Как замечает Ю. Черноморец: «Средний платонизм объективно был более подходящей для христианской теологии философской доктриной, чем неоплатонизм. Ведь христианский Бог не похож на неоплатоническое Единое, которое является сверхбытийным тождеством бытия и небытия. Христианский Бог аналогичен Божественному Уму среднего платонизма. Ведь он есть истинно Сущий (Исх. 3:14, 15), трансцендентный и непознаваемый, дарующий существование миру в своей демиургической деятельности, а не в неоплатонической эманации»[14].

Христианские авторы считали прозрение представителей платоновской традиции в отношении тройственности нематериального бытия отнюдь не случайным. Например, христианский философ Климент Александрийский писал: «Когда же он [Платон] говорит, что "все тяготеет к царю всего, и все совершается ради него, и он — причина всего прекрасного. Ко второму же — тяготеет второе, а к третьему — третье", то это следует понимать как указание на Святую Троицу. Третий в ней — Святой Дух, второй — Сын, через которого все возникло по воле Отца» («Строматы» V, 14).

Позже, в еще более артикулированном виде, субординационизм Сына будет описан у Тертуллиана, уже в категориях философии стоицизма[15]: «Отец есть вся субстанция, а Сын — истечение и часть целого, как Он и Сам свидетельствует: Отец больше Меня» (Adv. Prax., 9); «Бог сделался видимым не по полноте Божества, а по мере человеческой восприимчивости, так что мы мыслим невидимым Отца по причине полноты величия, а Сына признаем видимым вследствие меры истечения, подобно тому, как мы не в силах смотреть на солнце, на самую его высочайшую субстанцию [в ее целом], которая на небесах, тогда как наш глаз переносит ту ограниченную меру света, которая в солнечном луче достигает земли» (Adv. Prax., 14). Однако в своем субординационизме Тертуллиан не был вполне последователен, заявляя, «что Сын не меньше Отца» (Adv. Marcion.

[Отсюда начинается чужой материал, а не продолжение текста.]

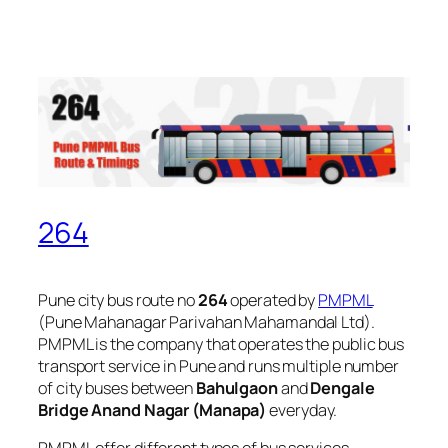
264
Pune city bus route no
264
operated by
PMPML
(Pune Mahanagar Parivahan Mahamandal Ltd).
PMPML is the company that operates the public bus
transport service in Pune and runs multiple number
of city buses between
Bahulgaon
and
Dengale
Bridge Anand Nagar (Manapa)
everyday.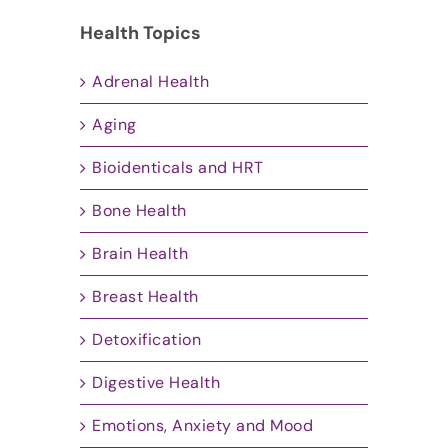
Health Topics
Adrenal Health
Aging
Bioidenticals and HRT
Bone Health
Brain Health
Breast Health
Detoxification
Digestive Health
Emotions, Anxiety and Mood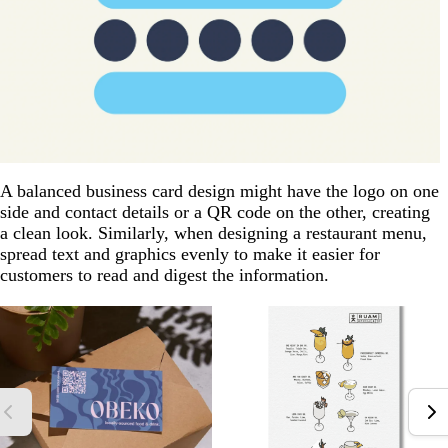
A balanced business card design might have the logo on one
side and contact details or a QR code on the other, creating
a clean look. Similarly, when designing a restaurant menu,
spread text and graphics evenly to make it easier for
customers to read and digest the information.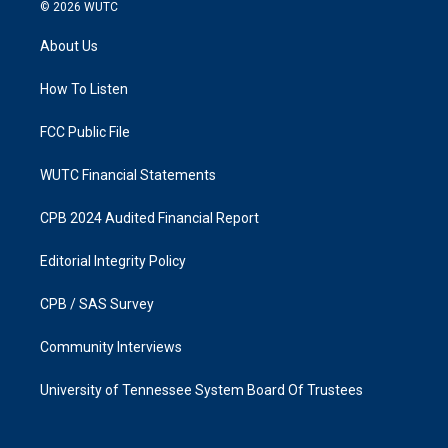
s
c
© 2026
WUTC
t
e
a
b
About Us
g
o
r
o
a
k
How To Listen
m
FCC Public File
WUTC Financial Statements
CPB 2024 Audited Financial Report
Editorial Integrity Policy
CPB / SAS Survey
Community Interviews
University of Tennessee System Board Of Trustees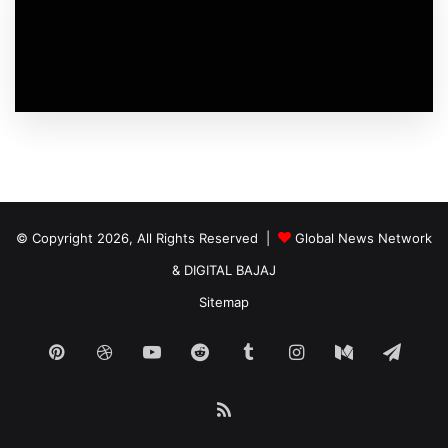
© Copyright 2026, All Rights Reserved |
Global News Network
&
DIGITAL BAJAJ
Sitemap
Pinterest
Dribbble
YouTube
Reddit
Tumblr
Instagram
Medium
Tele
RSS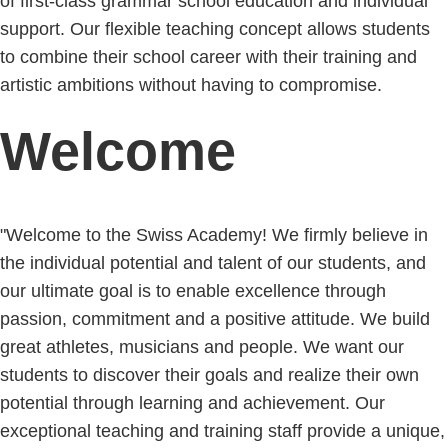
of first-class grammar school education and individual
support. Our flexible teaching concept allows students
to combine their school career with their training and
artistic ambitions without having to compromise.
Welcome
"Welcome to the Swiss Academy! We firmly believe in
the individual potential and talent of our students, and
our ultimate goal is to enable excellence through
passion, commitment and a positive attitude. We build
great athletes, musicians and people. We want our
students to discover their goals and realize their own
potential through learning and achievement. Our
exceptional teaching and training staff provide a unique,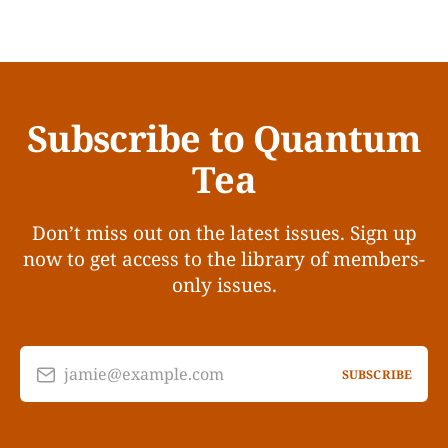
Subscribe to Quantum
Tea
Don’t miss out on the latest issues. Sign up
now to get access to the library of members-
only issues.
jamie@example.com
SUBSCRIBE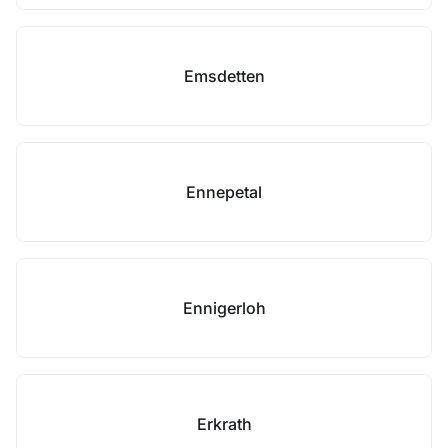
Emsdetten
Ennepetal
Ennigerloh
Erkrath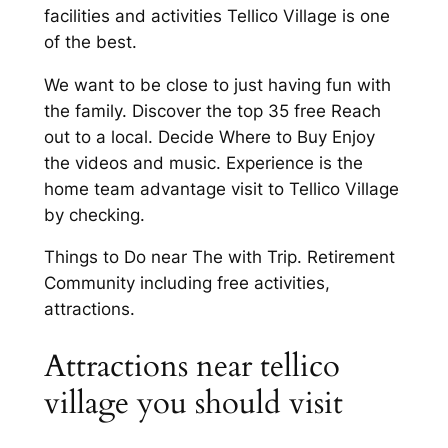
facilities and activities Tellico Village is one
of the best.
We want to be close to just having fun with
the family. Discover the top 35 free Reach
out to a local. Decide Where to Buy Enjoy
the videos and music. Experience is the
home team advantage visit to Tellico Village
by checking.
Things to Do near The with Trip. Retirement
Community including free activities,
attractions.
Attractions near tellico
village you should visit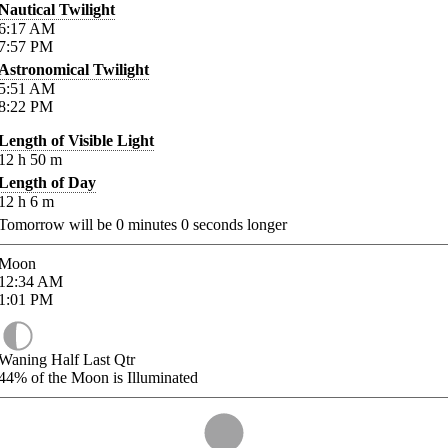
Nautical Twilight
6:17
AM
7:57
PM
Astronomical Twilight
5:51
AM
8:22
PM
Length of Visible Light
12
h
50
m
Length of Day
12
h
6
m
Tomorrow will be
0
minutes
0
seconds longer
Moon
12:34
AM
1:01
PM
Waning Half Last Qtr
44%
of the Moon is Illuminated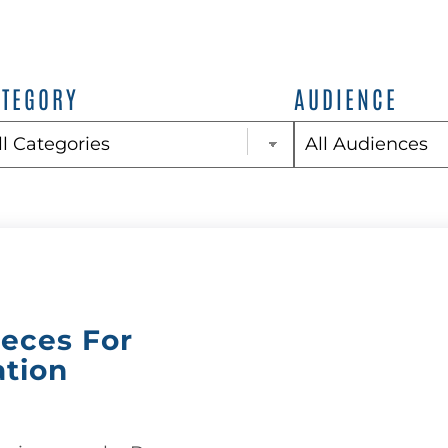
ATEGORY
AUDIENCE
ieces For
ation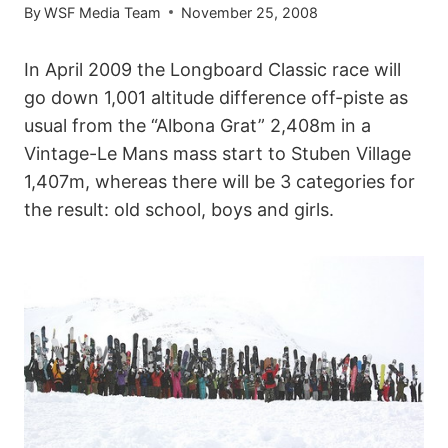
By
WSF Media Team
November 25, 2008
In April 2009 the Longboard Classic race will
go down 1,001 altitude difference off-piste as
usual from the “Albona Grat” 2,408m in a
Vintage-Le Mans mass start to Stuben Village
1,407m, whereas there will be 3 categories for
the result: old school, boys and girls.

IV, 25).

Примечательно, что в самом же раннем корпусе послебиблейских текстов, творениях «мужей апостольских» (кон. I — нач. II вв.), субординационизм не прослеживается. Напротив, есть очевидное исповедание полноты Божества Иисуса Христа, столь часто упускаемое из виду современными апологетами унитаризма и арианства: «Для них есть только один врач, телесный и духовный, рожденный и нерожденный, Бог во плоти, в смерти истинная жизнь, от Марии и от Бога, сперва подверженный, а потом не подверженный страданию, Господь наш Иисус Христос» (сщмч. Игнатий Антиохийский, Послание к Ефесянам, VII); «Вдохновляемые благодатью Его, они удостоверяли неверующих, что Един есть Бог, явивший себя чрез Иисуса Христа, Сына Своего, Который есть слово Его вечное, происшедшее из молчания, и Который во всем благоугодил Пославшему Его» (сщмч. Игнатий Антиохийский, Послание к Магнезийцам, VIII); «Молитесь обо мне Христу, чтоб я посредством этих орудий сделался жертвою Богу» (Послание к Римлянам, IV)[16]; «Братья! Об Иисусе Христе вы должны помышлять, как о Боге и судье живых и мертвых, так как и о своем спасении мы не должны думать мало» (сщмч. Климент Римский, Второе послание Коринфянам, I).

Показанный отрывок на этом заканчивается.